| WRITTEN TASK |
Output each line of the data word for word, from the first through the line that holds "T73, ends: 12:30 -> 13:00", and leave off whatever follows.
·····
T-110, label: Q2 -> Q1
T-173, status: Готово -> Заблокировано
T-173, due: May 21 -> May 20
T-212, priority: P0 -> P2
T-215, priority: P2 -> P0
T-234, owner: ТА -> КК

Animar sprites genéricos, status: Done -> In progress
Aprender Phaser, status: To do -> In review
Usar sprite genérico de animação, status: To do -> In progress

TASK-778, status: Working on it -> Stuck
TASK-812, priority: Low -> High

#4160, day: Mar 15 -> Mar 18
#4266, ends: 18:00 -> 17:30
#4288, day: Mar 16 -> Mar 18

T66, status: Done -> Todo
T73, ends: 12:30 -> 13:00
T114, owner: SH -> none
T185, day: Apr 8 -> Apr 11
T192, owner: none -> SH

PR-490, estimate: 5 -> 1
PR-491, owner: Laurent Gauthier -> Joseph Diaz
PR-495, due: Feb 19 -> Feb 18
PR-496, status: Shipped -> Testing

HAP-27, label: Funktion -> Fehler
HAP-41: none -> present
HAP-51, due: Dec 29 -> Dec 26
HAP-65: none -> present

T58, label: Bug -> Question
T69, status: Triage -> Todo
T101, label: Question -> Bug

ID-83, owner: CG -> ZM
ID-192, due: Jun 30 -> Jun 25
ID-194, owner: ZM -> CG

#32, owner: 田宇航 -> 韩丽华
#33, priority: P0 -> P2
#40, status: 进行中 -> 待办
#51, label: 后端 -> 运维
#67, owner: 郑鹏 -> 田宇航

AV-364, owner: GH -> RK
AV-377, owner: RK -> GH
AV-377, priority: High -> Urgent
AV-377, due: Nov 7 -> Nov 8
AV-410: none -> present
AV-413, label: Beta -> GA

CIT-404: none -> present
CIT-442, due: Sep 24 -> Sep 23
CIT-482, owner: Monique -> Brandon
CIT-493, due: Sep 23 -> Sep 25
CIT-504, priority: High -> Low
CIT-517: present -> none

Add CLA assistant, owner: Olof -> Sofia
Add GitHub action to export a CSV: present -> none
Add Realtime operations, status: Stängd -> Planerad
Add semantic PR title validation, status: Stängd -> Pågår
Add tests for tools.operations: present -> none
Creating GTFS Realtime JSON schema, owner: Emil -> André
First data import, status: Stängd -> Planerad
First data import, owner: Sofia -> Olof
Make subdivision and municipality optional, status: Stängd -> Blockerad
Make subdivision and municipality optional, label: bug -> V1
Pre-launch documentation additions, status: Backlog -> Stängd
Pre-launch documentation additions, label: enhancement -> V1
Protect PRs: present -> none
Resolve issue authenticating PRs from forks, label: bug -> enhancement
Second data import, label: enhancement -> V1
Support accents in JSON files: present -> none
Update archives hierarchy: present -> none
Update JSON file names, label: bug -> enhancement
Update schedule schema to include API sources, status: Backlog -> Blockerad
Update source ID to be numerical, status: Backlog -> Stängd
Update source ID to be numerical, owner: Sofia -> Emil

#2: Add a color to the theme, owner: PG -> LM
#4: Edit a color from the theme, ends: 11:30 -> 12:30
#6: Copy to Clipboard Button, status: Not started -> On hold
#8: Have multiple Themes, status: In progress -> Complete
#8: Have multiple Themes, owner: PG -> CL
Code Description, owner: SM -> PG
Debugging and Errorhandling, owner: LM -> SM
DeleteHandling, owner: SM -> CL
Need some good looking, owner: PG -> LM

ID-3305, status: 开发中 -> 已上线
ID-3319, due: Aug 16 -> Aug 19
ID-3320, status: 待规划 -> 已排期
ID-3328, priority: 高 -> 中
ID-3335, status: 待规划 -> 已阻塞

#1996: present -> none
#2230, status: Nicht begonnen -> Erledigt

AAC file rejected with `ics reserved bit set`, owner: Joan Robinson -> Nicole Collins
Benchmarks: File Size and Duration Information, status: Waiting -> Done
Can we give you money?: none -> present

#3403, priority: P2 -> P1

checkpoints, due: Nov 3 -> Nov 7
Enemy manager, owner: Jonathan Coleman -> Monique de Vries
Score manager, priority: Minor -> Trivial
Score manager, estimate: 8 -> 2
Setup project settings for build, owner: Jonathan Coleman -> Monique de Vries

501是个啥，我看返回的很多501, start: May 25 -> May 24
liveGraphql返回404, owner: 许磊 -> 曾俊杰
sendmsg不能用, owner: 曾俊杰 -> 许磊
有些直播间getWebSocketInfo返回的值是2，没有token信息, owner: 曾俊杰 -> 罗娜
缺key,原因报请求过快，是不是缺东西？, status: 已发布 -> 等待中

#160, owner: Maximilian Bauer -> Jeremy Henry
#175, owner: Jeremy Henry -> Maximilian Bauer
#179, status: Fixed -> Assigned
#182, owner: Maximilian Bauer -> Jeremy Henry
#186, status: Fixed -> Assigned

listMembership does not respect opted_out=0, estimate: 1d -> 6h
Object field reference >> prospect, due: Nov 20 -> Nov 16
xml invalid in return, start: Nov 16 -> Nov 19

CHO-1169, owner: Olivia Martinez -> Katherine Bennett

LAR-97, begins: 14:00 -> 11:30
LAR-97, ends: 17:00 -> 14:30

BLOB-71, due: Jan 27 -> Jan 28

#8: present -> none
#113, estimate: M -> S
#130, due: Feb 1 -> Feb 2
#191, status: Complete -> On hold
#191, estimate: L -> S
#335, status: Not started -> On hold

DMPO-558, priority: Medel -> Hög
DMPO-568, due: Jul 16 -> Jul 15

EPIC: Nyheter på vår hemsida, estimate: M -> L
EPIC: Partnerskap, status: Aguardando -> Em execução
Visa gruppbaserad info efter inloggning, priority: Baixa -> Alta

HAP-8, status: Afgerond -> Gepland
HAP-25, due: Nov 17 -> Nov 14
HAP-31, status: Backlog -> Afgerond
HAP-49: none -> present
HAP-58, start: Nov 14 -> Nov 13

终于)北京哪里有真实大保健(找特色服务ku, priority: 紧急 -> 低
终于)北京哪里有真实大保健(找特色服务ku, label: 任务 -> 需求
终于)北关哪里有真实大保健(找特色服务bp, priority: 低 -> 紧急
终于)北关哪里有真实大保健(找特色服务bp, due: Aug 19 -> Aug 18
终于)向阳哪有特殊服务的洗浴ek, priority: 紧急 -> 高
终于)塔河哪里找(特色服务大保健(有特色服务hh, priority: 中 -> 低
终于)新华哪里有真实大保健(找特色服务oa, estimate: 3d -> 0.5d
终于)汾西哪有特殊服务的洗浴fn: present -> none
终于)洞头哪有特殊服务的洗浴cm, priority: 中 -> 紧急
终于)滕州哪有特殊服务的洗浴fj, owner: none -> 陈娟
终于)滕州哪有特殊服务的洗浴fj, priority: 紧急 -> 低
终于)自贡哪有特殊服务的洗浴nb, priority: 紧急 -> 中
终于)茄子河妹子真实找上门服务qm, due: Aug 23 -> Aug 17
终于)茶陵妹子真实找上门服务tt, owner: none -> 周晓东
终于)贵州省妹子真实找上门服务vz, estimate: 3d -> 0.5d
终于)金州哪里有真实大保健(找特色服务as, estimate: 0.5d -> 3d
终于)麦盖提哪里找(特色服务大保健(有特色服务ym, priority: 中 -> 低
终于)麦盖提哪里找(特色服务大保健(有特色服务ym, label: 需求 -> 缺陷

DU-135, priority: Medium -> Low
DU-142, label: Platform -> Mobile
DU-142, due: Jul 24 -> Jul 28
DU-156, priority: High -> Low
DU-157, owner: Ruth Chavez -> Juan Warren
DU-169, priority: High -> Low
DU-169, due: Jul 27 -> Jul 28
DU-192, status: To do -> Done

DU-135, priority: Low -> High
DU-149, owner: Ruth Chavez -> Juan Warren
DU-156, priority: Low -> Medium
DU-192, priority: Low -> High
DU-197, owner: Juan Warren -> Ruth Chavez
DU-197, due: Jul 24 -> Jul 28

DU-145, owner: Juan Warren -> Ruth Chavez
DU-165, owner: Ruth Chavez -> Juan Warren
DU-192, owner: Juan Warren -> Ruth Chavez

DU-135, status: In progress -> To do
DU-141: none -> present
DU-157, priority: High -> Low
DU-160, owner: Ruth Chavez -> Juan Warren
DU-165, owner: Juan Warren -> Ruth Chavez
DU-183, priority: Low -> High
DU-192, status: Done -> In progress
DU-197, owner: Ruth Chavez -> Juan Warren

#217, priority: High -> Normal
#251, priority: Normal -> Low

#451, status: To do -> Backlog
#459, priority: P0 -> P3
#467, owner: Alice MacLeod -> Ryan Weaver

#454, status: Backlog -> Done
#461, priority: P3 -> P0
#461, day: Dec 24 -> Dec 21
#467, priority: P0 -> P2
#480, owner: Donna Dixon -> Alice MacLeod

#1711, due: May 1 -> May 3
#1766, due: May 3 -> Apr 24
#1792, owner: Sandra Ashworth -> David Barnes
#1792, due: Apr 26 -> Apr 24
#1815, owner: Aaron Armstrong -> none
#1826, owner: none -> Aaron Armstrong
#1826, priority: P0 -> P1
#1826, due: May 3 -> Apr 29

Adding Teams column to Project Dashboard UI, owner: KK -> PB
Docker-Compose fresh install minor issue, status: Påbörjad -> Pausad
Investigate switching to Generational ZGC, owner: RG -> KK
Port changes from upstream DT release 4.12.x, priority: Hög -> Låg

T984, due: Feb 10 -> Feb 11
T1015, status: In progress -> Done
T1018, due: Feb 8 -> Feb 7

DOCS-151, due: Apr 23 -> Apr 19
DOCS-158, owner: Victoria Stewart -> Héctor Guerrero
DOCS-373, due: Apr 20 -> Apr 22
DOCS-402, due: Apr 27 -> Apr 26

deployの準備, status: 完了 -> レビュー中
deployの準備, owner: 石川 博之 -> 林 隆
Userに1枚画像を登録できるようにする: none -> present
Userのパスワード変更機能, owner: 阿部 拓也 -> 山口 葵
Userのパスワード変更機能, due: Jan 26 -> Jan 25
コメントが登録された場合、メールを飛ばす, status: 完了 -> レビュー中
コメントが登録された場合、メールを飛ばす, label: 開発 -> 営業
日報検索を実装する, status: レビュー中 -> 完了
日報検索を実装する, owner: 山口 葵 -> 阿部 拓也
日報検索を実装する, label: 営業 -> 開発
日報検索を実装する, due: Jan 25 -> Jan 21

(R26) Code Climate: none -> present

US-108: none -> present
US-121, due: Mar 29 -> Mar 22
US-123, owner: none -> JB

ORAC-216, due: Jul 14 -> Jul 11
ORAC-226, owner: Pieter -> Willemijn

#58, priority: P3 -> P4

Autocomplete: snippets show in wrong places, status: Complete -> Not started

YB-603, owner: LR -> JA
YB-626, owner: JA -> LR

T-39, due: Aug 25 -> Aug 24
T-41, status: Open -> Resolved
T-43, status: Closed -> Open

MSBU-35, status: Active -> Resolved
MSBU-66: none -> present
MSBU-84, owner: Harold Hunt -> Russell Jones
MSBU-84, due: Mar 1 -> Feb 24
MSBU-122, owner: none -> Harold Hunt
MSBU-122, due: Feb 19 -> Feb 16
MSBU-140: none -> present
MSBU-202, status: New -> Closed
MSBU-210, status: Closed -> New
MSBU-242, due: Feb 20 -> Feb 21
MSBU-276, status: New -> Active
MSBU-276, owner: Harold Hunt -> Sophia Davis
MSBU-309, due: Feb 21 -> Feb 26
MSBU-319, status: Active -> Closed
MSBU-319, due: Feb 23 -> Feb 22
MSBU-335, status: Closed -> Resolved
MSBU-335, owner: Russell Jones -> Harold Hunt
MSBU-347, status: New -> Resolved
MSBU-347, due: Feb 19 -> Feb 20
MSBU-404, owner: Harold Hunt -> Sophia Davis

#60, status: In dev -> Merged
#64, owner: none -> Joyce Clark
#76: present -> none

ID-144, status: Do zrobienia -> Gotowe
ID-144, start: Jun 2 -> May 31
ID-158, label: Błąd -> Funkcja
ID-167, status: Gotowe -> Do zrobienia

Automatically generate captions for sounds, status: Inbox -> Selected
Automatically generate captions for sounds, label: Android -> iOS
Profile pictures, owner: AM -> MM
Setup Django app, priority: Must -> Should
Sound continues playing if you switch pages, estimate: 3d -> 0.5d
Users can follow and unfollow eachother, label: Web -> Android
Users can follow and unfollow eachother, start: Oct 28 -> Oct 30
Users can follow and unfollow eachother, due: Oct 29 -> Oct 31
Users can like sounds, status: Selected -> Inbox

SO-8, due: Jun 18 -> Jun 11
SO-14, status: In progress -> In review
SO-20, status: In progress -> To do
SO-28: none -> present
·····
| RESULT OF THIS EXERCISE |
T-110, label: Q2 -> Q1
T-173, status: Готово -> Заблокировано
T-173, due: May 21 -> May 20
T-212, priority: P0 -> P2
T-215, priority: P2 -> P0
T-234, owner: ТА -> КК

Animar sprites genéricos, status: Done -> In progress
Aprender Phaser, status: To do -> In review
Usar sprite genérico de animação, status: To do -> In progress

TASK-778, status: Working on it -> Stuck
TASK-812, priority: Low -> High

#4160, day: Mar 15 -> Mar 18
#4266, ends: 18:00 -> 17:30
#4288, day: Mar 16 -> Mar 18

T66, status: Done -> Todo
T73, ends: 12:30 -> 13:00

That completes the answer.